Maybe you’re thinking that’s not you. Your case is different, and I know nothing about your life, I’m an idiot. Maybe you think you’re happy and you’re just reading this article because the title intrigued you. In fact, I see more people claiming to be happy than otherwise. More often than not, though, they’re wearing a mask and they don’t even know it. Whatever the case, unhappiness has a lot to do with broken expectations. We have this idea of happiness is and it doesn’t match reality, so we feel frustrated. At the same time, being happy is not a matter of “doing something”. We’re so used to looking up instructions to learn new things that we don’t realize happiness is not one of those things we can learn.
That’s why the question is stupid. It’s naive. There’s no amount of reading that would teach you how to be happy. If there’s any advice I can give you, it’s adjust your expectations, or better, get rid of them altogether. Stop expecting the world to be your playground. Don’t expect things to happen the way you want. But obviously that’s not easy and you probably won’t follow my advice anyway (even if you want to). Changing one’s mindset is one of the most difficult things a person can do, and through all my career dealing with people, I’ve seen it happen only a handful of times. People sometimes think they’ve had epiphanies, they think they’ve changed, but if you look at their lives from a long-term perspective, you notice that the only things that changed were the surroundings. They got better things, they make more money, they associate themselves with different people, but they are still the same inside. They feel happy when the world mirrors their imagination, they become unhappy when it does its own thing. As people get older, they can go two ways. They either understand that life has a will of its own and accept that things might not happen as they expect – and that’s ok. Or they become depressed, increasingly frustrated about all the things that didn’t happen in their lives, the lost dreams, the broken expectations. We call it midlife crisis.
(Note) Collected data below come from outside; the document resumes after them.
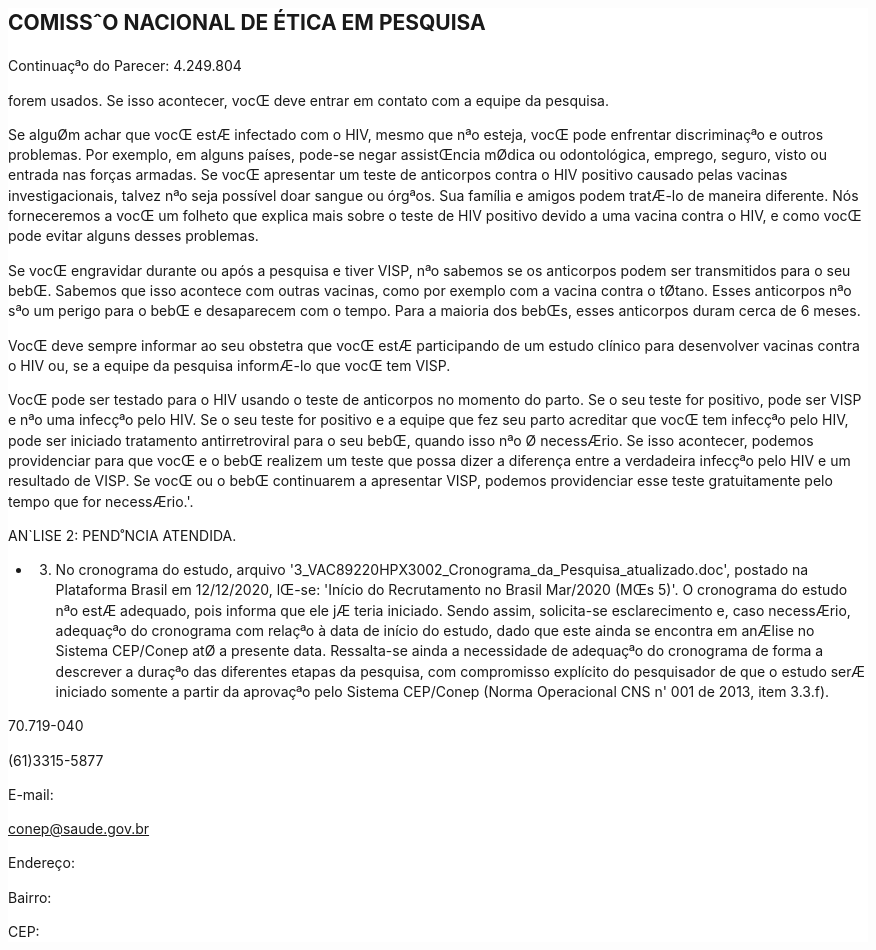 

## COMISSˆO NACIONAL DE ÉTICA EM PESQUISA



Continuaçªo do Parecer: 4.249.804

forem usados. Se isso acontecer, vocŒ deve entrar em contato com a equipe da pesquisa.

Se alguØm achar que vocŒ estÆ infectado com o HIV, mesmo que nªo esteja, vocŒ pode enfrentar discriminaçªo e outros problemas. Por exemplo, em alguns países, pode-se negar assistŒncia mØdica ou odontológica, emprego, seguro, visto ou entrada nas forças armadas. Se vocŒ apresentar um teste de anticorpos contra o HIV positivo causado pelas vacinas investigacionais, talvez nªo seja possível doar sangue ou órgªos. Sua família e amigos podem tratÆ-lo de maneira diferente. Nós forneceremos a vocŒ um folheto que explica mais sobre o teste de HIV positivo devido a uma vacina contra o HIV, e como vocŒ pode evitar alguns desses problemas.

Se vocŒ engravidar durante ou após a pesquisa e tiver VISP, nªo sabemos se os anticorpos podem ser transmitidos para o seu bebŒ. Sabemos que isso acontece com outras vacinas, como por exemplo com a vacina contra o tØtano. Esses anticorpos nªo sªo um perigo para o bebŒ e desaparecem com o tempo. Para a maioria dos bebŒs, esses anticorpos duram cerca de 6 meses.

VocŒ deve sempre informar ao seu obstetra que vocŒ estÆ participando de um estudo clínico para desenvolver vacinas contra o HIV ou, se a equipe da pesquisa informÆ-lo que vocŒ tem VISP.

VocŒ pode ser testado para o HIV  usando o teste de anticorpos no momento do parto. Se o seu teste for positivo, pode ser VISP e nªo uma infecçªo pelo HIV. Se o seu teste for positivo e a equipe que fez seu parto acreditar que vocŒ tem infecçªo pelo HIV, pode ser iniciado tratamento antirretroviral para o seu bebŒ, quando isso nªo Ø necessÆrio. Se isso acontecer, podemos providenciar para que vocŒ e o bebŒ realizem um teste que possa dizer a diferença entre a verdadeira infecçªo pelo HIV e um resultado de VISP. Se vocŒ ou o bebŒ continuarem a apresentar VISP, podemos providenciar esse teste gratuitamente pelo tempo que for necessÆrio.'.

AN`LISE 2: PEND˚NCIA ATENDIDA.

- 3. No cronograma do estudo, arquivo '3\_VAC89220HPX3002\_Cronograma\_da\_Pesquisa\_atualizado.doc', postado na Plataforma Brasil em 12/12/2020, lŒ-se: 'Início do Recrutamento no Brasil Mar/2020 (MŒs 5)'. O cronograma do estudo nªo estÆ adequado, pois informa que ele jÆ teria iniciado. Sendo assim, solicita-se esclarecimento e, caso necessÆrio, adequaçªo do cronograma com relaçªo à data de início do estudo, dado que este ainda se encontra em anÆlise no Sistema CEP/Conep atØ a presente data. Ressalta-se ainda a necessidade de adequaçªo do cronograma de forma a descrever a duraçªo das diferentes etapas da pesquisa, com compromisso explícito do pesquisador de que o estudo serÆ iniciado somente a partir da aprovaçªo pelo Sistema CEP/Conep (Norma Operacional CNS n' 001 de 2013, item 3.3.f).

70.719-040

(61)3315-5877

E-mail:

conep@saude.gov.br

Endereço:

Bairro:

CEP:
There’s no easy solution for the unhappiness dilemma. Therapy can help. Medication can help. But in the end, real happiness depends heavily on a massive change in perspective. No pill, coach, or therapist can influence change at this level. It all helps in one way or another, specially because if a person is looking for a solution, there’s a proactive movement to promote change. We must be careful when looking for help though, because even though medication and professionals can be extremely beneficial, all that also provides artificial solutions that don’t last if there’s no real transformation.
If you’re living this dilemma and you’re trying to find happiness, ask yourself these questions:
– What do you think happiness is?
– What exactly do you expect to happen in your life so you can be happy?
– If you were happy, what would be different in your life?
– How to you picture yourself as a happy person?
– What things do you associate with happiness? (money, love, friends, family, career, etc.) – try not to be politically correct when answering this question!
These answers, if responded sincerely and thoughtfully, can give you many clues to why you feel unhappy. It will show you your expectations, it will tell you what you think you have to do in order to be happy. It’s crucial to take these answers and reflect profoundly upon them. Maybe you’re right and your expectations are realistic. Maybe your wrong and you’re building castles in your head, expecting your life to be something it will never be.
In one way or another, remember that, above all, happiness is a mindset, it’s a way of seeing the world and thinking. Actually, searching for happiness may not be the best way to feel better at all. Instead of trying to be happy, deal with the root problems that cause you to feel unhappy (including incorrect expectations).